Raw material producers gained the most among the 10 industry groups on the MSCI Asia Pacific Index today after the price of copper closed at a record high in New York after imports by China rebounded from the lowest level in a year.


BHP rose 0.4 percent to A$45.64, the biggest contributor to the MSCI Asia Pacific Index. Rio, which receives about 24 percent of its revenue from China, gained 0.8 percent to A$88.05.


Copper for three-month delivery on the London Metal Exchange rose as much as 0.8 percent to $9,065 a metric ton by 9:07 a.m. Singapore time. It reached a record $9,091 on Dec. 9.


Nippon Steel rose 1.7 percent to 298 yen in Tokyo, while JFE Holdings Inc. gained 2.9 percent to 2,841 yen. Nippon Steel also rose after it was boosted to “overweight” from “neutral” by JPMorgan.


While China’s inflation accelerated to the fastest pace in 28 months in November, building the case for Premier Wen Jiabao to raise interest rates again, China instead ordered lenders to park more money with the central bank to counter the threat from inflation.


China Consumer Prices


Consumer prices rose a more-than-forecast 5.1 percent from a year earlier, a statistics bureau report showed in Beijing. Producer-price inflation was 6.1 percent, higher than any of 28 economists surveyed by Bloomberg News had estimated. Reserve requirements will increase 50 basis points starting Dec. 20, the People’s Bank of China said on its website on Dec. 10.


China’s decision to refrain from increasing interest rates and to order banks to set aside larger reserves instead will benefit stocks, Shanghai Huili’s He Zhen said. China’s “large” banks will be the “major beneficiary” of tighter liquidity and higher interest rates this year and in 2011, Deutsche Bank AG said.

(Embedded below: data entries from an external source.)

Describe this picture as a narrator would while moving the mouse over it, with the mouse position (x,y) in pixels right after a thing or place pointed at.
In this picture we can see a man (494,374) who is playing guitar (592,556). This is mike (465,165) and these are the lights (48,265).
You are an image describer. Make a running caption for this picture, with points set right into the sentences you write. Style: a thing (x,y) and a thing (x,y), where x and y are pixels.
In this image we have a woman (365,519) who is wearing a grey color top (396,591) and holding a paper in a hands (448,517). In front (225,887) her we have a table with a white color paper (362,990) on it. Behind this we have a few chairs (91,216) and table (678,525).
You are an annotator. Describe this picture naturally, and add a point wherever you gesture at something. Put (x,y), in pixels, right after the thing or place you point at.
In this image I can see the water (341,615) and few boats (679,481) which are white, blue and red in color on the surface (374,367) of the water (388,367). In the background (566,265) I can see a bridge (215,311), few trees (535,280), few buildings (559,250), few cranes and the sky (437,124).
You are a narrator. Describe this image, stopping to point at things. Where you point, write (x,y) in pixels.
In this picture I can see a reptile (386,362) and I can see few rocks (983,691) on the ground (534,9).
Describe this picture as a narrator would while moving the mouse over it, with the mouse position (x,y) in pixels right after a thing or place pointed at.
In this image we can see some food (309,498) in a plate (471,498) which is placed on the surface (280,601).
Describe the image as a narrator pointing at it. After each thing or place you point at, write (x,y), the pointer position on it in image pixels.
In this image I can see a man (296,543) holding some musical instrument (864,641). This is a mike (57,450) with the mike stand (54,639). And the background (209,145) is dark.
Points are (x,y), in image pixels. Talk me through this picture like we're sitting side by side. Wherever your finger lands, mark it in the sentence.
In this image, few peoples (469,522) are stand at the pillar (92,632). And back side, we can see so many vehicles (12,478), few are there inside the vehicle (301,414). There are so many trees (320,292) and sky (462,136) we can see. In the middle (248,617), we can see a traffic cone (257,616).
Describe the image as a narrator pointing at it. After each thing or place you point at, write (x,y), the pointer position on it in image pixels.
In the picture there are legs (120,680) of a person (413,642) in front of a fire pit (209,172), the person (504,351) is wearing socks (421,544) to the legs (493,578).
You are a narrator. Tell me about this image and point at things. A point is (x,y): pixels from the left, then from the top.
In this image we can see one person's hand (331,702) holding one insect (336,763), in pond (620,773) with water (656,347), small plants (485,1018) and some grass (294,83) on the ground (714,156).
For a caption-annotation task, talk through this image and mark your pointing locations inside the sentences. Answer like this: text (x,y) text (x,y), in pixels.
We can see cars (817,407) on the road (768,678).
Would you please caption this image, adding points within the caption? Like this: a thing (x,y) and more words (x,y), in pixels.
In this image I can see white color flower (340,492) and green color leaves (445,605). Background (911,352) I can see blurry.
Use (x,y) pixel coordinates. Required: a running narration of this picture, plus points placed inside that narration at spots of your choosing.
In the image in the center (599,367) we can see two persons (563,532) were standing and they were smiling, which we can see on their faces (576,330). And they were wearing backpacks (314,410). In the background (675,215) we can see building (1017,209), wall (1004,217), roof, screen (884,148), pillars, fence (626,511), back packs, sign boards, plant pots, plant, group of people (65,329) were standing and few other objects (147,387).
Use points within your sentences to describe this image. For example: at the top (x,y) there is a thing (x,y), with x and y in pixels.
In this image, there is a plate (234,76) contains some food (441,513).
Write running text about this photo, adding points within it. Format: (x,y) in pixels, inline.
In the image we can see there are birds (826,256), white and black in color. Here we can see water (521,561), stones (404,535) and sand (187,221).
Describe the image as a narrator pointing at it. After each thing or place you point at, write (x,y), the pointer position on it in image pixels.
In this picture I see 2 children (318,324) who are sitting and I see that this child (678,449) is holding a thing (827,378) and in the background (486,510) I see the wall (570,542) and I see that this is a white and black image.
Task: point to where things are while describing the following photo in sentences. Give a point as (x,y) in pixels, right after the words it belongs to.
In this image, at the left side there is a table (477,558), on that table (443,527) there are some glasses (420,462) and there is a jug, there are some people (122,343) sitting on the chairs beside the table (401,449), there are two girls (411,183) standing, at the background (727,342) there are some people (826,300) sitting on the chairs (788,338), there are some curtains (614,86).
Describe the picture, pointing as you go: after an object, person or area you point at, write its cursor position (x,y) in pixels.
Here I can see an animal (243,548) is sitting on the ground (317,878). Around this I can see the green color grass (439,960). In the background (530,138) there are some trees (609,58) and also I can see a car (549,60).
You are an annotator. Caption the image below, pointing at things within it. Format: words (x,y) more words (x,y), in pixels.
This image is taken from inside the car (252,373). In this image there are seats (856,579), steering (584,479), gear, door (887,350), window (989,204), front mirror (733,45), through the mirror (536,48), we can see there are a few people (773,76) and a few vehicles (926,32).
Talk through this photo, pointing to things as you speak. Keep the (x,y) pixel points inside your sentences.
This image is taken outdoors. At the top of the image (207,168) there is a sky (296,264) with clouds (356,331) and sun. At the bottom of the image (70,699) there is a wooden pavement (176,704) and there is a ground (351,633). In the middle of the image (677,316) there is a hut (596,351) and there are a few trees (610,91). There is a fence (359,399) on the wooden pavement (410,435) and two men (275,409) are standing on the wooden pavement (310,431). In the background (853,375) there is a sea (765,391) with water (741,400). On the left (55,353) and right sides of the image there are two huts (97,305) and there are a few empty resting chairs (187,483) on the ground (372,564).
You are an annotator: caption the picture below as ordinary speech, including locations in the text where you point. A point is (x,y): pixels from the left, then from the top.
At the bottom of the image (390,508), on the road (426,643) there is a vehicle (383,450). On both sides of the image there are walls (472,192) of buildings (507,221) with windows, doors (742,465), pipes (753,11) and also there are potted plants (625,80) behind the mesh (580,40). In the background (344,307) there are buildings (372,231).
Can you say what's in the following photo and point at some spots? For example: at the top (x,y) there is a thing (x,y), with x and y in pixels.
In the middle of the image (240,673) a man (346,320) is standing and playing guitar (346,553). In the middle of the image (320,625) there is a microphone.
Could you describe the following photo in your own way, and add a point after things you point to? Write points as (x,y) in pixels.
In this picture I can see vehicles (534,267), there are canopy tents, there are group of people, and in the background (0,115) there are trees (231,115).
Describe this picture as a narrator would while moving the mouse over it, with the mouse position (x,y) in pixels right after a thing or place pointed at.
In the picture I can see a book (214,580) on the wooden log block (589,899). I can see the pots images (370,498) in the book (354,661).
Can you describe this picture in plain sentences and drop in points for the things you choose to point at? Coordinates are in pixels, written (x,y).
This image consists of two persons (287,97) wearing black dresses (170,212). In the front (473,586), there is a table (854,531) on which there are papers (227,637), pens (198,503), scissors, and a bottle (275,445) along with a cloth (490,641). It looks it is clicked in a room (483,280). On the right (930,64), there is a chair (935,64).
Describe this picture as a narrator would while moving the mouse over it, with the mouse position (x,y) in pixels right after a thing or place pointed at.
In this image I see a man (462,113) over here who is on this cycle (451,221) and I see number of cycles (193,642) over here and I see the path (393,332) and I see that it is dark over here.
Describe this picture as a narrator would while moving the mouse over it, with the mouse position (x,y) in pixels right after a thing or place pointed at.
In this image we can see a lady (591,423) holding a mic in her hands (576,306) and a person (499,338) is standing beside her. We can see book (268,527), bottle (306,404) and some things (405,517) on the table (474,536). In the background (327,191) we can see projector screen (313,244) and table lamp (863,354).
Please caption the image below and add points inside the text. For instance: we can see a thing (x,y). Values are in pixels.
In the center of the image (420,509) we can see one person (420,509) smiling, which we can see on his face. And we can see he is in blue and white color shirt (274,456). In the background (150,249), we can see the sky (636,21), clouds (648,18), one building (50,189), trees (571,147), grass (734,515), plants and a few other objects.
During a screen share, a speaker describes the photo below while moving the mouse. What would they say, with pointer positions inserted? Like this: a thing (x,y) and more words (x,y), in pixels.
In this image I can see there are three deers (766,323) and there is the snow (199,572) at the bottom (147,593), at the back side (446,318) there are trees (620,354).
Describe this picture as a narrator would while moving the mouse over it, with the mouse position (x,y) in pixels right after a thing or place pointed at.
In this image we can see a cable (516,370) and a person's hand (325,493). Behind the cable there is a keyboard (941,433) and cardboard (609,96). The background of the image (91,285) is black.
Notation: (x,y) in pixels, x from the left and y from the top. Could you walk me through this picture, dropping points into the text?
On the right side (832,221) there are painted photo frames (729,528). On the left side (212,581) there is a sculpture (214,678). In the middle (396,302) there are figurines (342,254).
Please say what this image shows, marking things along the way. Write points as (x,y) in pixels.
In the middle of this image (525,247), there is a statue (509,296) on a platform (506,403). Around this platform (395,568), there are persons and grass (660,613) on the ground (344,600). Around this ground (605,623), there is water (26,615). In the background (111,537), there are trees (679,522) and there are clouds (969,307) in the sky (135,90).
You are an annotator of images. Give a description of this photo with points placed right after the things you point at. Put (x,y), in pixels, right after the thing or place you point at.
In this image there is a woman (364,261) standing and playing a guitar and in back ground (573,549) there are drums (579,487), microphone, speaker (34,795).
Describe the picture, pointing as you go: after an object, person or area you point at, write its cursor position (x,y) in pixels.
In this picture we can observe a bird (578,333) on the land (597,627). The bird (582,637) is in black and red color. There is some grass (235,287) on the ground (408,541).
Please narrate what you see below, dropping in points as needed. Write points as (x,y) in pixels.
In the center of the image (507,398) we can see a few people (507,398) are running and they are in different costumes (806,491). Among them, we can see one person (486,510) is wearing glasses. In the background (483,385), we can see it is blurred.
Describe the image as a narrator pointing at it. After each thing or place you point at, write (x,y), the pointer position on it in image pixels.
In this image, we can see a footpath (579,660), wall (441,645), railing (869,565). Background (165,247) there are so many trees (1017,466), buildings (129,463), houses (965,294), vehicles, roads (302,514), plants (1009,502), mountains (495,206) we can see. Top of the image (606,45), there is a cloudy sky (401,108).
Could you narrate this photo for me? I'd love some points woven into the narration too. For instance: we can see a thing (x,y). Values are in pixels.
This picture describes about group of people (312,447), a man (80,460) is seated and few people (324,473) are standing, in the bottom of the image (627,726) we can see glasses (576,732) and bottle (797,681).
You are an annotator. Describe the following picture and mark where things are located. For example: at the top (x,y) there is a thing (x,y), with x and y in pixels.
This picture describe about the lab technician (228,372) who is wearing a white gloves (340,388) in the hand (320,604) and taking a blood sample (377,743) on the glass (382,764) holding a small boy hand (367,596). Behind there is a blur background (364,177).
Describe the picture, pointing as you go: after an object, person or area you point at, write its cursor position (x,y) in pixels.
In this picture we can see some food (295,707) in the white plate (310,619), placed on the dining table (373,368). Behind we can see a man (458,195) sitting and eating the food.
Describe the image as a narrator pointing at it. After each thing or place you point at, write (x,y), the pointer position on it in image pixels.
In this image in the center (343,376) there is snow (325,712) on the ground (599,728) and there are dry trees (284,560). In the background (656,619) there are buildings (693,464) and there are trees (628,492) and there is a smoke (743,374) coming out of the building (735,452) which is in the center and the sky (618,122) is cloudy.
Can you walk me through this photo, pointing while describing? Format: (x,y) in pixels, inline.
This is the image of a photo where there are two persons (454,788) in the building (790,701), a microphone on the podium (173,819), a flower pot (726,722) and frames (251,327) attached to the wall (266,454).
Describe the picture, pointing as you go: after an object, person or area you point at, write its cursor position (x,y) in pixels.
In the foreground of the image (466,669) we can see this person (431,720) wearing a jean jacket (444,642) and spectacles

The MSCI Asia Pacific Index climbed 10 percent this year through Dec. 10, compared with gains of 11 percent by the Standard & Poor’s 500 Index and 8.8 percent by the Stoxx Europe 600 Index. Shares in the Asian benchmark are valued at 14.7 times estimated earnings on average, compared with 14.5 times for the S&P 500 and 12.3 times for the Stoxx 600.


Westfield Group., the world’s largest owner of shopping centers, plunged 21 percent to A$9.87 in Sydney, posting the biggest decline on the MSCI Asia Pacific Index.


Shares in Westfield Retail Trust, the Australia and New Zealand mall owner carved out of Westfield Group, began trading at noon Sydney time today after they were sold to investors at A$2.75 apiece. They opened at A$2.63 in Sydney. Existing Westfield Group holders received one Westfield Retail Trust share for each Westfield Group share they own.